The hallway renovation project last year – replacing the hallways doors, papering and painting the ceiling, installing vinyl flooring and constructing a built-in bookshelf along one wall was such a resounding success that we are now engaged in doing the same in the front bedroom, which will also serve as the nursery when the Daughter Unit’s son is delivered, sometime in late May. Part of having the new windows installed also meant having a French door replacing the double window in that room – and that hasn’t happened yet, since the door itself is still somewhere out there. But in anticipation of the door being delivered and installed sometime in the next two months, we decided to go ahead and do much the same kind of bookshelf built in between the studs on either side of and above the window. It’s a smallish room, about 11.5 x 11.5, and the three inches of space behind the drywall … well, it’s saved space, especially when it comes to bookshelves, which need only be six to ten inches deep. In a small room, or a narrow space that extra depth is a bonus.

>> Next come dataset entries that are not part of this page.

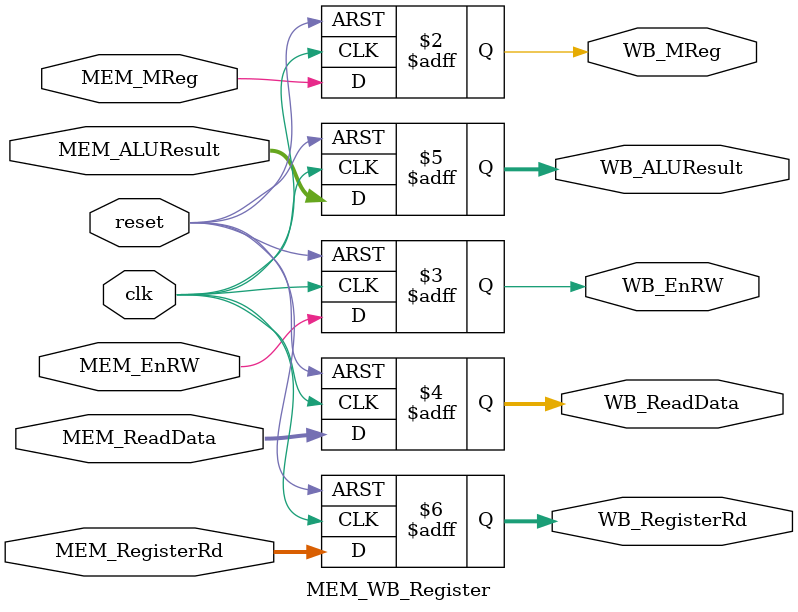
<source format=v>
module IF_ID_Register (
    input wire clk,
    input wire reset,
    input wire IFIDWrite,
    input wire [31:0] IF_PC,
    input wire [31:0] IF_Instruction,
    output reg [31:0] ID_PC,
    output reg [31:0] ID_Instruction
);
    always @(posedge clk or posedge reset) begin
        if (reset) begin
            ID_PC <= 32'h00000000;
            ID_Instruction <= 32'h00000000;
        end else if (IFIDWrite) begin
            ID_PC <= IF_PC;
            ID_Instruction <= IF_Instruction;
        end
    end
endmodule

// ID/EX Pipeline Register
module ID_EX_Register (
    input wire clk,
    input wire reset,
    // Control signals
    input wire ID_ALUSrc,
    input wire [1:0] ID_ALUOp,
    input wire ID_MR,
    input wire ID_MW,
    input wire ID_MReg,
    input wire ID_EnRW,
    // Data signals
    input wire [31:0] ID_PC,
    input wire [31:0] ID_ReadData1,
    input wire [31:0] ID_ReadData2,
    input wire [15:0] ID_Immediate,
    input wire [3:0] ID_RegisterRs,
    input wire [3:0] ID_RegisterRt,
    input wire [3:0] ID_RegisterRd,
    // Outputs
    output reg EX_ALUSrc,
    output reg [1:0] EX_ALUOp,
    output reg EX_MR,
    output reg EX_MW,
    output reg EX_MReg,
    output reg EX_EnRW,
    output reg [31:0] EX_PC,
    output reg [31:0] EX_ReadData1,
    output reg [31:0] EX_ReadData2,
    output reg [15:0] EX_Immediate,
    output reg [3:0] EX_RegisterRs,
    output reg [3:0] EX_RegisterRt,
    output reg [3:0] EX_RegisterRd
);
    always @(posedge clk or posedge reset) begin
        if (reset) begin
            // Reset all values
            EX_ALUSrc <= 1'b0;
            EX_ALUOp <= 2'b00;
            EX_MR <= 1'b0;
            EX_MW <= 1'b0;
            EX_MReg <= 1'b0;
            EX_EnRW <= 1'b0;
            EX_PC <= 32'h00000000;
            EX_ReadData1 <= 32'h00000000;
            EX_ReadData2 <= 32'h00000000;
            EX_Immediate <= 16'h0000;
            EX_RegisterRs <= 4'h0;
            EX_RegisterRt <= 4'h0;
            EX_RegisterRd <= 4'h0;
        end else begin
            // Pass values to next stage
            EX_ALUSrc <= ID_ALUSrc;
            EX_ALUOp <= ID_ALUOp;
            EX_MR <= ID_MR;
            EX_MW <= ID_MW;
            EX_MReg <= ID_MReg;
            EX_EnRW <= ID_EnRW;
            EX_PC <= ID_PC;
            EX_ReadData1 <= ID_ReadData1;
            EX_ReadData2 <= ID_ReadData2;
            EX_Immediate <= ID_Immediate;
            EX_RegisterRs <= ID_RegisterRs;
            EX_RegisterRt <= ID_RegisterRt;
            EX_RegisterRd <= ID_RegisterRd;
        end
    end
endmodule

// EX/MEM Pipeline Register
module EX_MEM_Register (
    input wire clk,
    input wire reset,
    // Control signals
    input wire EX_MR,
    input wire EX_MW,
    input wire EX_MReg,
    input wire EX_EnRW,
    // Data signals
    input wire [31:0] EX_ALUResult,
    input wire [31:0] EX_WriteData,
    input wire [3:0] EX_RegisterRd,
    // Outputs
    output reg MEM_MR,
    output reg MEM_MW,
    output reg MEM_MReg,
    output reg MEM_EnRW,
    output reg [31:0] MEM_ALUResult,
    output reg [31:0] MEM_WriteData,
    output reg [3:0] MEM_RegisterRd
);
    always @(posedge clk or posedge reset) begin
        if (reset) begin
            // Reset all values
            MEM_MR <= 1'b0;
            MEM_MW <= 1'b0;
            MEM_MReg <= 1'b0;
            MEM_EnRW <= 1'b0;
            MEM_ALUResult <= 32'h00000000;
            MEM_WriteData <= 32'h00000000;
            MEM_RegisterRd <= 4'h0;
        end else begin
            // Pass values to next stage
            MEM_MR <= EX_MR;
            MEM_MW <= EX_MW;
            MEM_MReg <= EX_MReg;
            MEM_EnRW <= EX_EnRW;
            MEM_ALUResult <= EX_ALUResult;
            MEM_WriteData <= EX_WriteData;
            MEM_RegisterRd <= EX_RegisterRd;
        end
    end
endmodule

// MEM/WB Pipeline Register
module MEM_WB_Register (
    input wire clk,
    input wire reset,
    // Control signals
    input wire MEM_MReg,
    input wire MEM_EnRW,
    // Data signals
    input wire [31:0] MEM_ReadData,
    input wire [31:0] MEM_ALUResult,
    input wire [3:0] MEM_RegisterRd,
    // Outputs
    output reg WB_MReg,
    output reg WB_EnRW,
    output reg [31:0] WB_ReadData,
    output reg [31:0] WB_ALUResult,
    output reg [3:0] WB_RegisterRd
);
    always @(posedge clk or posedge reset) begin
        if (reset) begin
            // Reset all values
            WB_MReg <= 1'b0;
            WB_EnRW <= 1'b0;
            WB_ReadData <= 32'h00000000;
            WB_ALUResult <= 32'h00000000;
            WB_RegisterRd <= 4'h0;
        end else begin
            // Pass values to next stage
            WB_MReg <= MEM_MReg;
            WB_EnRW <= MEM_EnRW;
            WB_ReadData <= MEM_ReadData;
            WB_ALUResult <= MEM_ALUResult;
            WB_RegisterRd <= MEM_RegisterRd;
        end
    end
endmodule
</source>
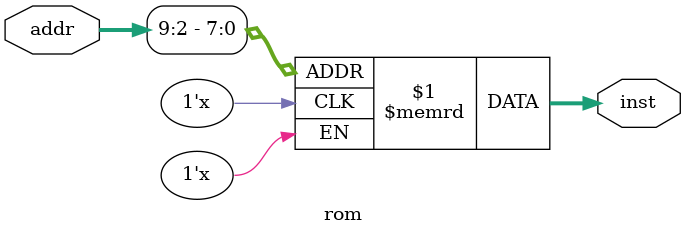
<source format=v>
module rom(
	input wire[31:0] addr,
	output wire[31:0] inst
);

	reg[31:0] data[0:255];

	assign inst = data[addr[9:2]];
endmodule
</source>
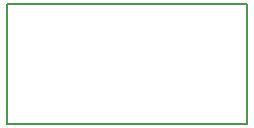
<source format=gm1>
G04*
G04 #@! TF.GenerationSoftware,Altium Limited,Altium Designer,18.0.7 (293)*
G04*
G04 Layer_Color=16711935*
%FSLAX25Y25*%
%MOIN*%
G70*
G01*
G75*
%ADD11C,0.00600*%
D11*
X0Y-40000D02*
Y0D01*
Y-40000D02*
X80000D01*
Y0D01*
X0D02*
X80000D01*
M02*

</source>
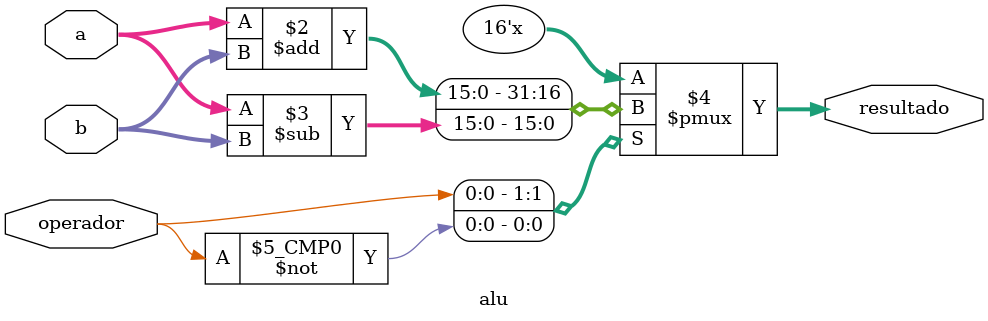
<source format=v>
`timescale 1ns / 1ps
module alu #(parameter N_BITS = 16)
				(
					output reg signed [N_BITS-1:0] resultado ,
					input signed [N_BITS-1:0] a,
					input signed [N_BITS-1:0] b,
					input operador
				);
				always@(*)
				begin
					case(operador)
						1: resultado = a+b;
						0: resultado = a-b;
					endcase
				end
endmodule

</source>
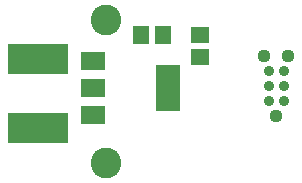
<source format=gbs>
G75*
%MOIN*%
%OFA0B0*%
%FSLAX24Y24*%
%IPPOS*%
%LPD*%
%AMOC8*
5,1,8,0,0,1.08239X$1,22.5*
%
%ADD10C,0.1024*%
%ADD11R,0.0631X0.0552*%
%ADD12R,0.0552X0.0631*%
%ADD13R,0.0827X0.0631*%
%ADD14R,0.0827X0.1536*%
%ADD15C,0.0350*%
%ADD16C,0.0440*%
%ADD17R,0.2040X0.1040*%
D10*
X010790Y003620D03*
X010790Y008400D03*
D11*
X013930Y007904D03*
X013930Y007156D03*
D12*
X012704Y007880D03*
X011956Y007880D03*
D13*
X010380Y007026D03*
X010380Y006120D03*
X010380Y005214D03*
D14*
X012860Y006120D03*
D15*
X016230Y006180D03*
X016730Y006180D03*
X016730Y006680D03*
X016230Y006680D03*
X016230Y005680D03*
X016730Y005680D03*
D16*
X016480Y005180D03*
X016080Y007180D03*
X016880Y007180D03*
D17*
X008540Y004780D03*
X008530Y007080D03*
M02*

</source>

So, this week, while the Daughter Unit is between courses for her real estate agent’s license, we started in demolishing drywall along that wall. We really can’t make any plans for the size and arrangement of the shelves, or what kind of decorative trim or how to accommodate the electric wire until we actually took down the drywall and saw what was behind it, the position and spacing of the studs … and all that. The shelving will go from floor to ceiling, all around the French door. (Eventually the little space outside will be fenced off to create a small private patio.) So, we buckled down and did a good chunk of that this morning – and the usual messy work it was, too. Ugh – plaster dust and chunks of broken drywall all over, along with very decayed fiberglass insulation behind the drywall, and much evidence of past insect life having taken up residence within the wall space. The outside of the wall is all faced in brick, so we judged that replacing the insulation won’t really be necessary. Closely-spaced and stacked books themselves are quite insulating enough. In the next few weeks, I expect to be able to buy vinyl flooring for the room, and bead-board for the ceiling to cover the ghastly popcorn texture and have Roman the Neighborhood Handy Guy come in to do the heavy install work. The Daughter Unit and I had already painted the walls, the closet door, and the wooden trim around both closet and room doors – a very pleasant blue-gray and ice-white combination, so that bit is accomplished already. Pictures to follow, when it all looks a bit less like an earthquake had struck.

The Finished Hallway, from earlier this year.

2 Comments

  1. Will the books themselves be affected by the lack of some sort of insulation?

    • They shouldn’t – there’s a layer of some kind of thin insulation, a void and then the brick wall.